[Directions] All records below are to be repeated precisely, with nothing added.

[Records from a dataset]
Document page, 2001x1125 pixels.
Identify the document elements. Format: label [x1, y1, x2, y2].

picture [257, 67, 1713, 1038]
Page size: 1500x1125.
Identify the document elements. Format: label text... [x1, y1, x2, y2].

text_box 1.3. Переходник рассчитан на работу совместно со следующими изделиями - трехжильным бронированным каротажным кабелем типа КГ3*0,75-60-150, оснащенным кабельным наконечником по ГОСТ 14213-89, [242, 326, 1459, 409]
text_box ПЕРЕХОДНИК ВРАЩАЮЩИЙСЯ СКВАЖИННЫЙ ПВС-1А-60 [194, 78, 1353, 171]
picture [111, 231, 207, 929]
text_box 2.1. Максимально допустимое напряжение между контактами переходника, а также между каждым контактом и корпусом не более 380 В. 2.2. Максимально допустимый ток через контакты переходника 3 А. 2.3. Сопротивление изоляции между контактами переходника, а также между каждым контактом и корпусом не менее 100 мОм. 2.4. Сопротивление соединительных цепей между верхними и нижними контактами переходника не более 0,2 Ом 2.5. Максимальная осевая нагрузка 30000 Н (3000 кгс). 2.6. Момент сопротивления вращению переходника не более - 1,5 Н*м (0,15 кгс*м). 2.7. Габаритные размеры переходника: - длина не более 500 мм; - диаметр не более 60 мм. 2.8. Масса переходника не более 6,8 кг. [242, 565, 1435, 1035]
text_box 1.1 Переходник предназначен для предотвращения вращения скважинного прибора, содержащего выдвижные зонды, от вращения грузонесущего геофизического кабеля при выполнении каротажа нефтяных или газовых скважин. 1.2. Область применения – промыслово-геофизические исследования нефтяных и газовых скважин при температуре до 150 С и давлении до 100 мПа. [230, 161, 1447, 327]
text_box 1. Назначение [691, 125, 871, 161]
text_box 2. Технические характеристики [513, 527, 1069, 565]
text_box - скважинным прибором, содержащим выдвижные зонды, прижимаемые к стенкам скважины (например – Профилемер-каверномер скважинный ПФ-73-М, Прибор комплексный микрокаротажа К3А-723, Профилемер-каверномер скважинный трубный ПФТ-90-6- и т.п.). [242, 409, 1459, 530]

[Answer box]
Document page, 2001x1125 pixels.
Identify the document elements. Format: label [x1, y1, x2, y2].

picture [257, 67, 1713, 1038]
Page size: 1500x1125.
Identify the document elements. Format: label text... [x1, y1, x2, y2].

text_box 1.3. Переходник рассчитан на работу совместно со следующими изделиями - трехжильным бронированным каротажным кабелем типа КГ3*0,75-60-150, оснащенным кабельным наконечником по ГОСТ 14213-89, [242, 326, 1459, 409]
text_box ПЕРЕХОДНИК ВРАЩАЮЩИЙСЯ СКВАЖИННЫЙ ПВС-1А-60 [194, 78, 1353, 171]
picture [111, 231, 207, 929]
text_box 2.1. Максимально допустимое напряжение между контактами переходника, а также между каждым контактом и корпусом не более 380 В. 2.2. Максимально допустимый ток через контакты переходника 3 А. 2.3. Сопротивление изоляции между контактами переходника, а также между каждым контактом и корпусом не менее 100 мОм. 2.4. Сопротивление соединительных цепей между верхними и нижними контактами переходника не более 0,2 Ом 2.5. Максимальная осевая нагрузка 30000 Н (3000 кгс). 2.6. Момент сопротивления вращению переходника не более - 1,5 Н*м (0,15 кгс*м). 2.7. Габаритные размеры переходника: - длина не более 500 мм; - диаметр не более 60 мм. 2.8. Масса переходника не более 6,8 кг. [242, 565, 1435, 1035]
text_box 1.1 Переходник предназначен для предотвращения вращения скважинного прибора, содержащего выдвижные зонды, от вращения грузонесущего геофизического кабеля при выполнении каротажа нефтяных или газовых скважин. 1.2. Область применения – промыслово-геофизические исследования нефтяных и газовых скважин при температуре до 150 С и давлении до 100 мПа. [230, 161, 1447, 327]
text_box 1. Назначение [691, 125, 871, 161]
text_box 2. Технические характеристики [513, 527, 1069, 565]
text_box - скважинным прибором, содержащим выдвижные зонды, прижимаемые к стенкам скважины (например – Профилемер-каверномер скважинный ПФ-73-М, Прибор комплексный микрокаротажа К3А-723, Профилемер-каверномер скважинный трубный ПФТ-90-6- и т.п.). [242, 409, 1459, 530]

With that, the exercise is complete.